___ Seçilen Metin
Bu arada Gölge geldi. Camda miyavlıyor. İçeri aldım, hemen kucağıma çıktı. Son 2 yılımı paylaştığım dişi. Beni epey özlemiş galiba. Yazı yazmamı bile istemiyor. Yoksa kırmızı kalemle mi ilgileniyor? Yoo, ağzıma doğru hareketleniyor sürekli. Üç Ayak’tan fırsat bulamadık tabii günlerdir. Belki de iyi oluyor, yok yok iyi oluyor, sonra bana çok tabi oluyorsun. Güzelim benim, ben de seni özlemişim. Ağzın tavuk kokuyor. Dışarıdaki kemiklerden yedin herhalde. Eh, napalm Üç Ayak bey taşıyor tavukları her tarafa, böyle ev mi olur? Her tarafa tüylerin düşmeye başladı. Kağıt toptan tüy oldu :-). Tüy dökme mevsimi tabii. Hop kucaktan aşağı, kalorifer sefasına.
______
- [Verilen Görev]
Seçilen metindeki "Bu arada Gölge geldi" diye başlayan paragrafı, ana bilgilerini koruyarak lütfen madde listesi hâlinde yeniden yazın.
___ Veri İçeriği
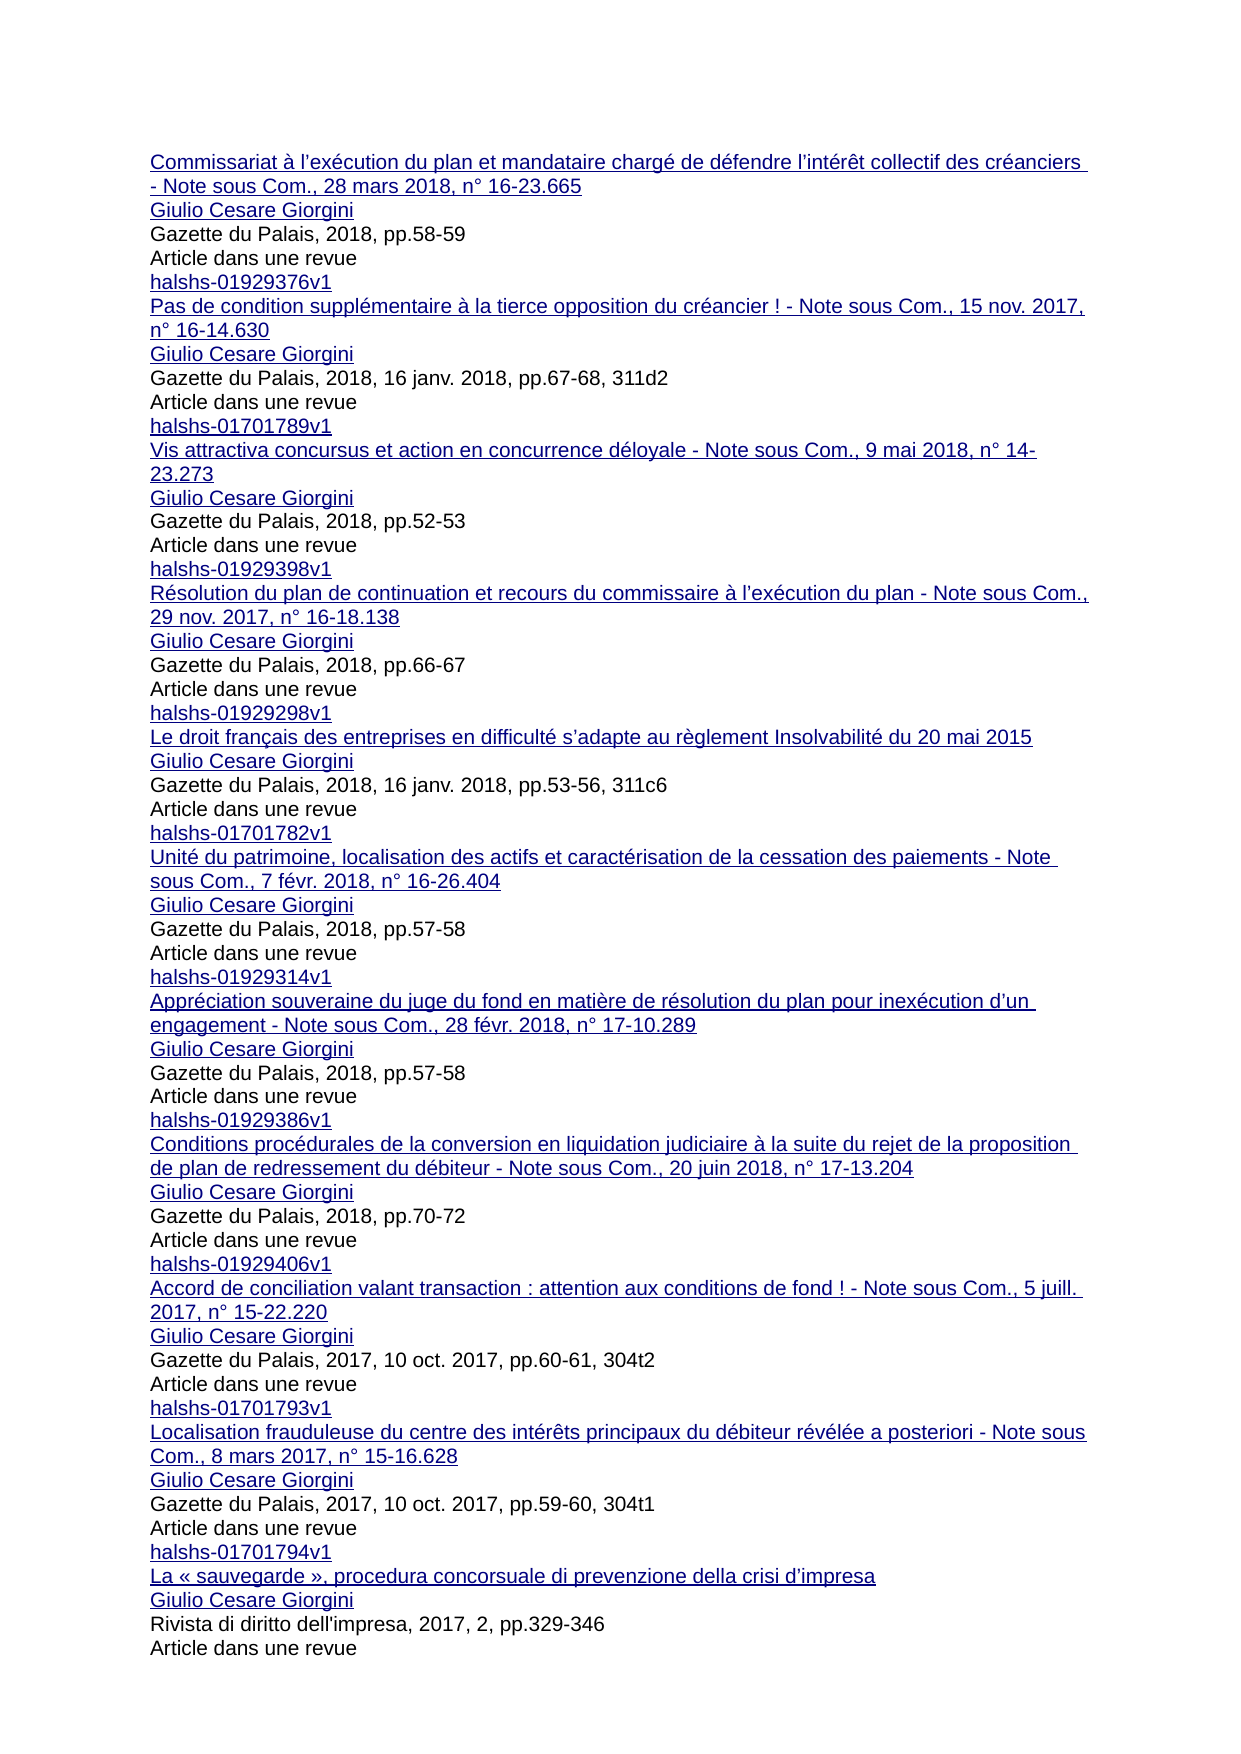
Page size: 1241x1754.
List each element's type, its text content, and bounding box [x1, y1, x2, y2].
______
- [Alıştırmanın Cevabı]
- Gölge gelip camda miyavlıyor; içeri alınınca hemen kucağa çıkıyor.
- Gölge, son iki yılın paylaşıldığı dişi; iki taraf da birbirini özlemiş.
- Yazı yazılmasına izin vermiyor, sürekli ağza doğru uzanıyor.
- Üç Ayak yüzünden günlerdir birlikte olma fırsatı bulunamamış.
- Gölge'nin ağzı tavuk kokuyor; muhtemelen dışarıdaki kemiklerden yemiş, tavukları her tarafa Üç Ayak taşıyor.
- Tüy dökme mevsimi olduğu için her tarafa, kağıda da tüyleri düşüyor.
- Sonunda kucaktan inip kaloriferin yanına gidiyor.